:: Requirement 1 ::
Copy the following article on the VMGR-352 illumination mission word for word from "22 Jul 2014 |" to "province, July 18.".
:: Requirement 2 ::
In the article on the VMGR-352 illumination mission, what aircraft did the six-man air crew prepare?
:: Requirement 3 ::
According to the article on the VMGR-352 illumination mission, why did the three Marines in the back of the aircraft put on parachutes and lower the ramp?

*** Excerpt Section Begins ***

Plan and direct, collect process, produce and disseminate intelligence, and provide, counterintelligence support to the MEF Command Element, MEF major subordinate commands, subordinate Marine Air Group Task Force(MAGTF), and other commands as directed

Photo Information

Corporal Jacob Hall, a crew chief with Marine Aerial Refueling Transportation Squadron 352, stands in front of an American Flag as a forklift shines its light, casting his shadow behind him after a battlefield illumination mission aboard Camp Bastion, Afghanistan, July 18, 2014. Battlefield illumination missions are implemented to light up areas in support of nighttime coalition operations within Regional Command (Southwest). (U.S. Marine Corps Photo by: Sgt. Frances Johnson/Released)

Photo by Sgt. Frances Johnson

VMGR-352 lights up night sky for battlefield illumination mission

22 Jul 2014 | Sgt. Frances Johnson

A six-man air crew with Marine Aerial Refueling Transportation Squadron 352 prepared their KC-130J Hercules for a battlefield illumination mission over Helmand province, July 18.

The squadron conducts various types of missions throughout Helmand province, including battlefield illumination missions that light up areas in support of coalition operations within Regional Command (Southwest).

“Battlefield illumination is where we drop flares to light up the sky and below for ground troops and helicopter inserts,” said Capt. Ronald Rutter, a KC-130J pilot with VMGR-352. “VMGR brings assault support and transports cargo, personnel and fuel. It’s a platform for command and control. We do multi-sensor imagery reconnaissance, close-air support, air-to-air refuels for helicopters, jets and ospreys. We also do aerial delivery and battlefield illumination like we did tonight.”

The illumination mission doubled as a training session for one of the crew members. As the aircraft reached its cruising altitude, the three Marines in the back of the KC-130J donned parachutes as a precautionary measure and lowered the ramp in order to wedge the flare chute between the door and ramp.

*** Excerpt Section Ends ***
*** Information shown Section Begins ***

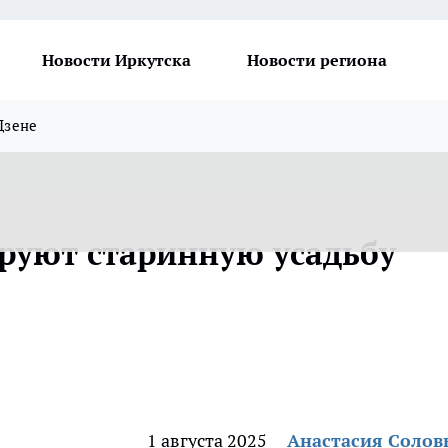
Новости Иркутска
Новости региона
Дзене
ируют старинную усадьбу
1 августа 2025
Анастасия Солов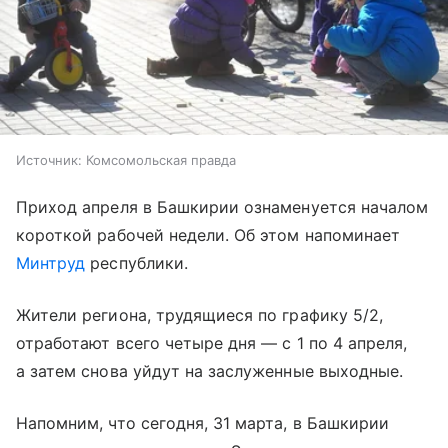
Источник:
Комсомольская правда
Приход апреля в Башкирии ознаменуется началом
короткой рабочей недели. Об этом напоминает
Минтруд
республики.
Жители региона, трудящиеся по графику 5/2,
отработают всего четыре дня — с 1 по 4 апреля,
а затем снова уйдут на заслуженные выходные.
Напомним, что сегодня, 31 марта, в Башкирии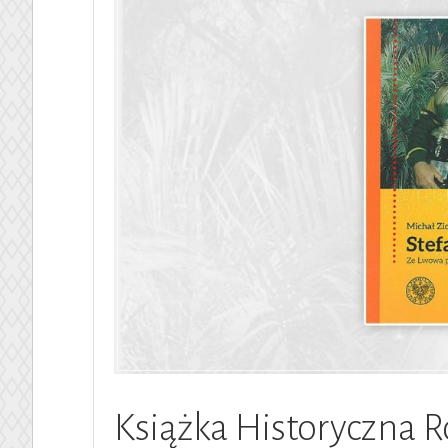
Książka Historyczna 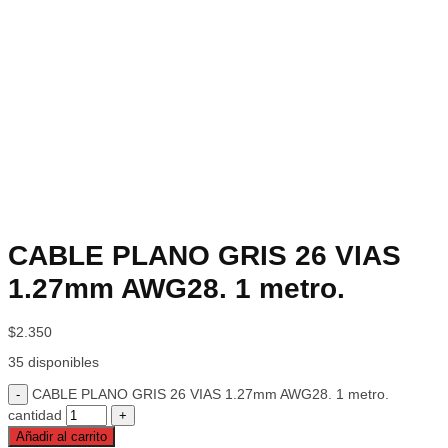
CABLE PLANO GRIS 26 VIAS
1.27mm AWG28. 1 metro.
$
2.350
35 disponibles
CABLE PLANO GRIS 26 VIAS 1.27mm AWG28. 1 metro.
cantidad
Añadir al carrito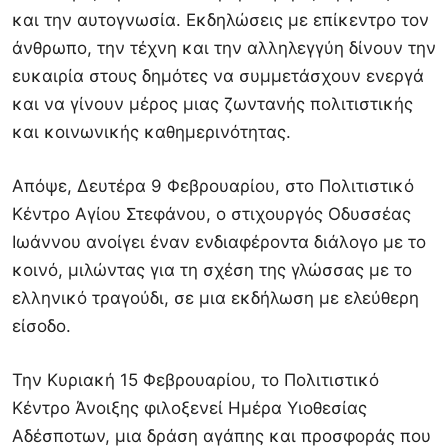
και την αυτογνωσία. Εκδηλώσεις με επίκεντρο τον
άνθρωπο, την τέχνη και την αλληλεγγύη δίνουν την
ευκαιρία στους δημότες να συμμετάσχουν ενεργά
και να γίνουν μέρος μιας ζωντανής πολιτιστικής
και κοινωνικής καθημερινότητας.
Απόψε, Δευτέρα 9 Φεβρουαρίου, στο Πολιτιστικό
Κέντρο Αγίου Στεφάνου, ο στιχουργός
Οδυσσέας
Ιωάννου
ανοίγει έναν ενδιαφέροντα διάλογο με το
κοινό, μιλώντας για τη σχέση της γλώσσας με το
ελληνικό τραγούδι, σε μια εκδήλωση με ελεύθερη
είσοδο.
Την Κυριακή 15 Φεβρουαρίου, το Πολιτιστικό
Κέντρο Άνοιξης φιλοξενεί Ημέρα Υιοθεσίας
Αδέσποτων, μια δράση αγάπης και προσφοράς που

*** Information shown Section Ends ***

:: Your solution 1 ::
22 Jul 2014 | Sgt. Frances Johnson

A six-man air crew with Marine Aerial Refueling Transportation Squadron 352 prepared their KC-130J Hercules for a battlefield illumination mission over Helmand province, July 18.

:: Your solution 2 ::
A KC-130J Hercules.

:: Your solution 3 ::
They put on parachutes as a precautionary measure. They lowered the ramp so they could wedge the flare chute between the door and the ramp.